▶ What the task asks
Could you restate all of the records below exactly, with the pictures left out?
---
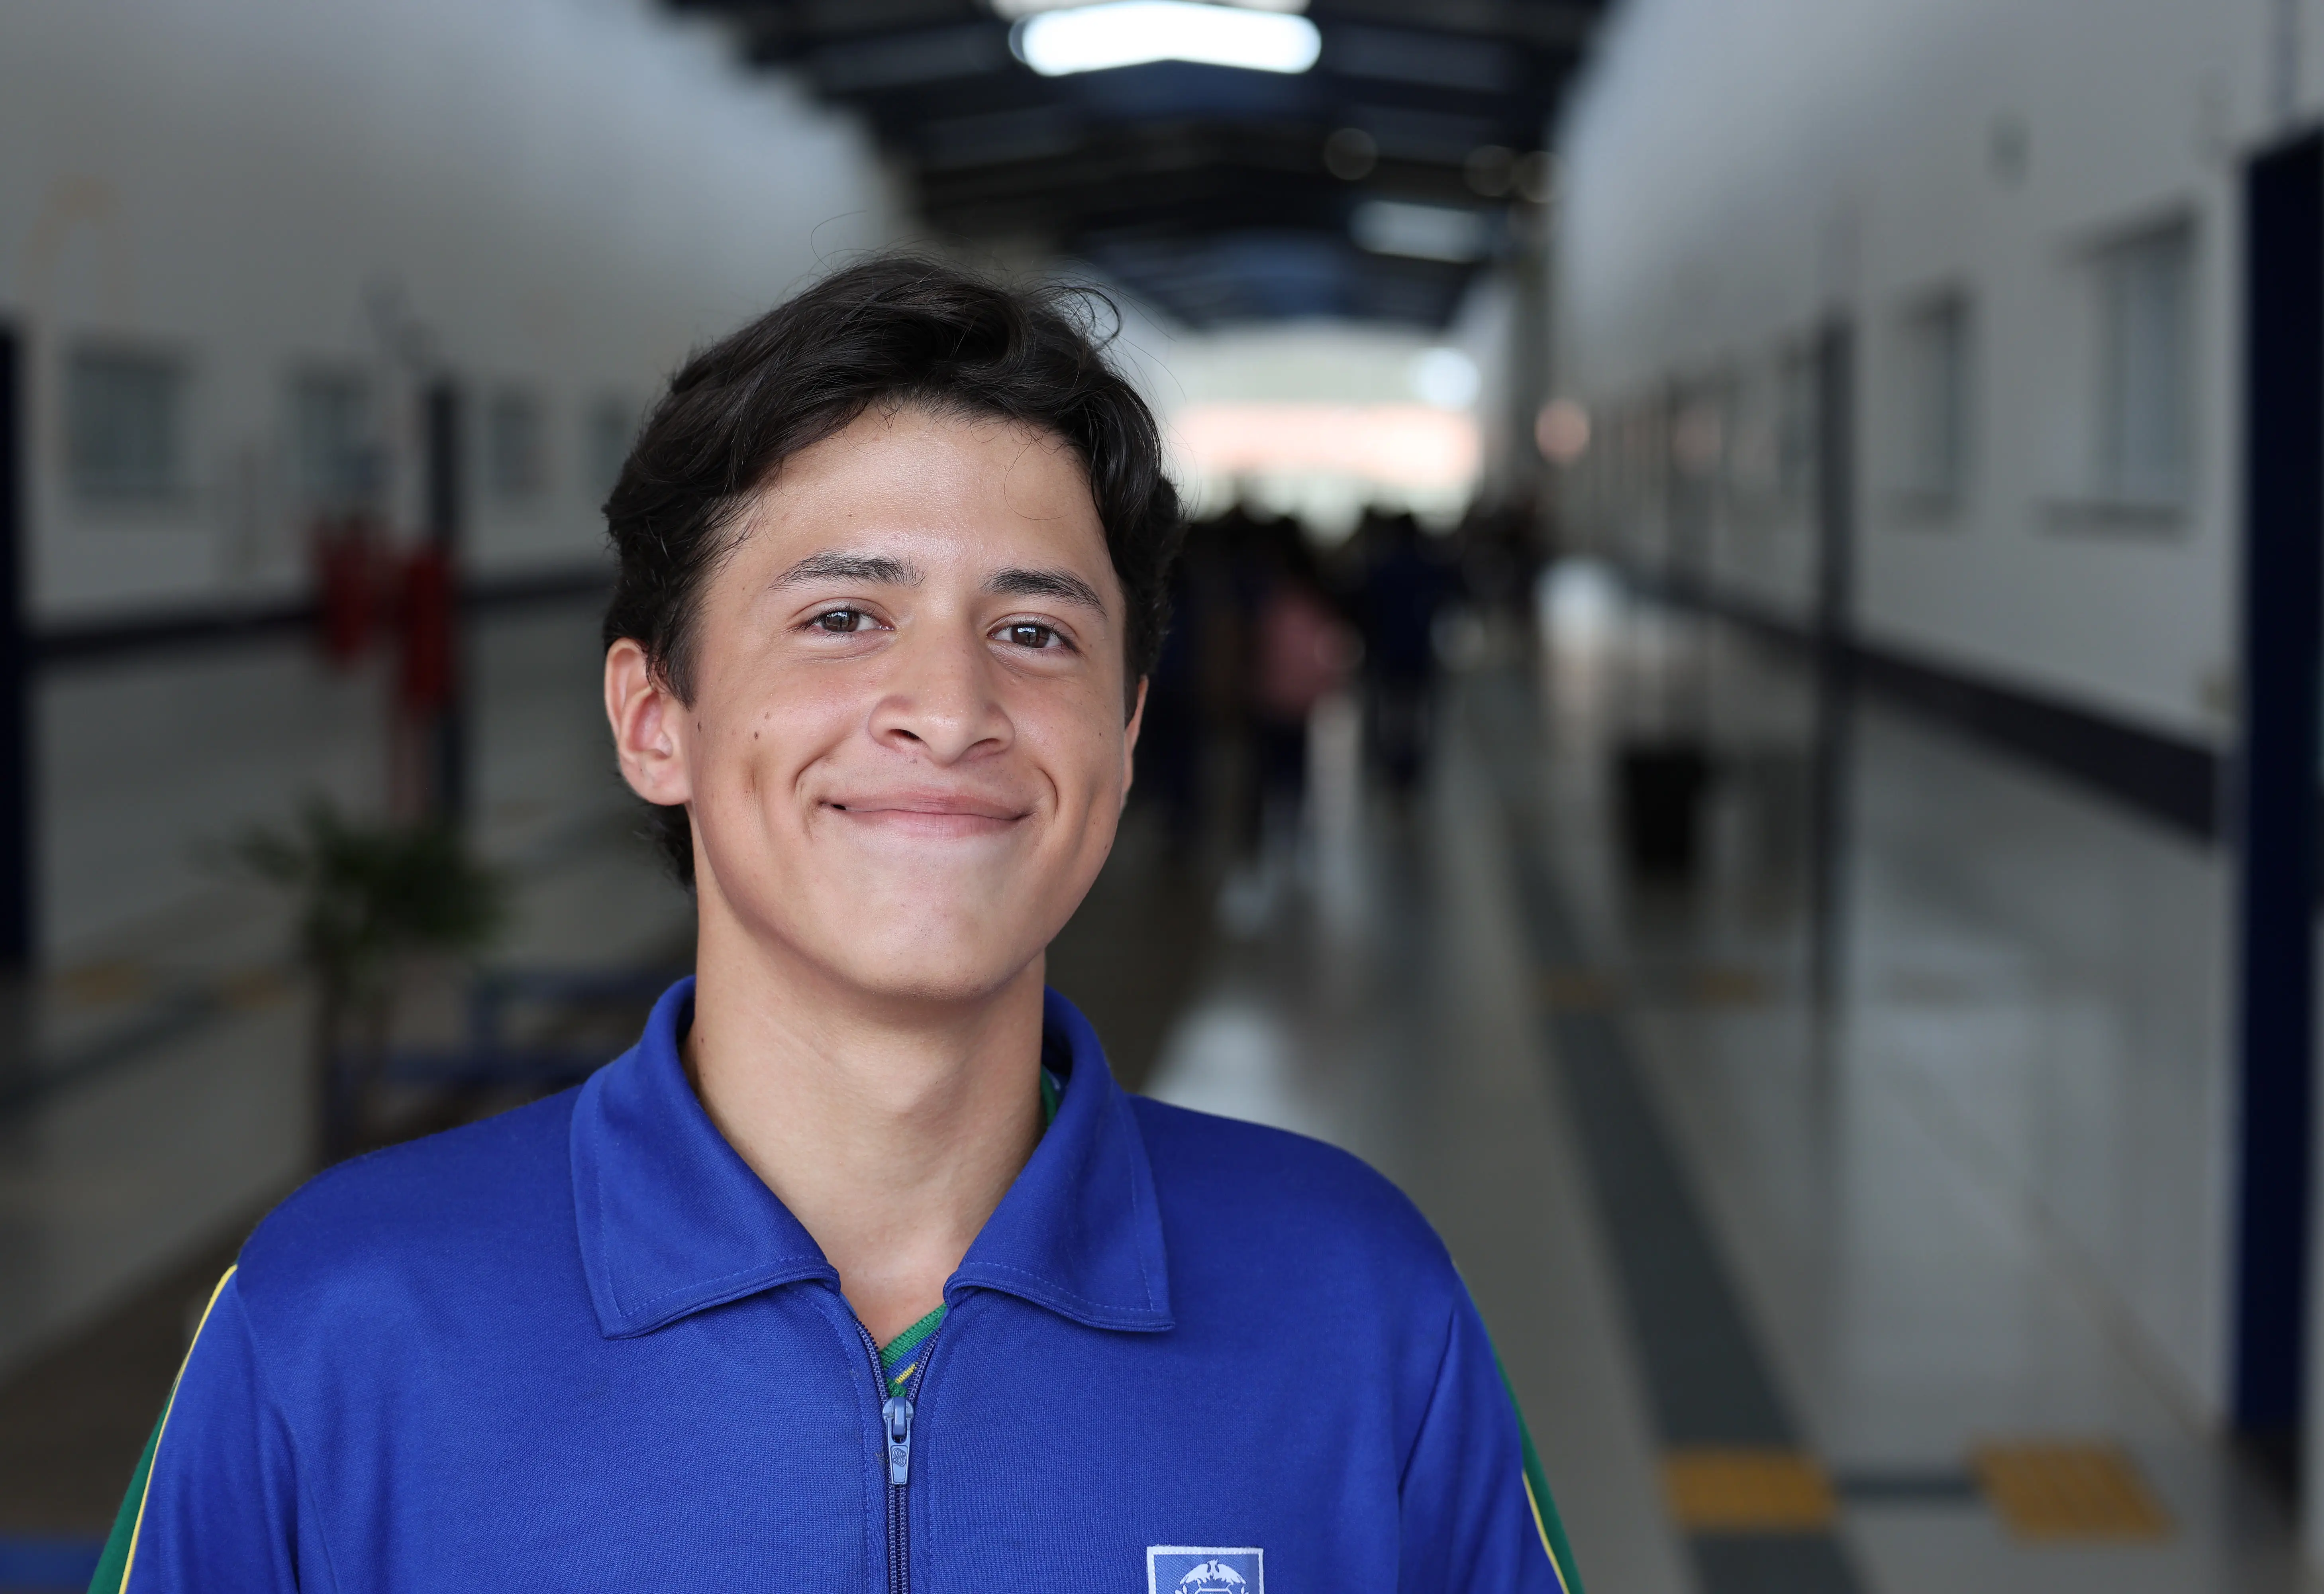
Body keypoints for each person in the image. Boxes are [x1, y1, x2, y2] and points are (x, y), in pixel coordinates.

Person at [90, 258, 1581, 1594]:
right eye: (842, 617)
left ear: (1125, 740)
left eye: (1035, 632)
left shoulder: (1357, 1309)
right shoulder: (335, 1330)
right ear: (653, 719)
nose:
---
▶ Response to the task
Body keypoints for each person in the image. Boxes are [x1, y1, x2, y2] and points are (x, y), in pixel coordinates.

Person at [90, 258, 1581, 1594]:
right eye: (842, 617)
left ear: (1125, 740)
left eye: (1035, 632)
left shoulder: (1357, 1309)
right shoulder: (335, 1330)
right ear: (653, 719)
nose:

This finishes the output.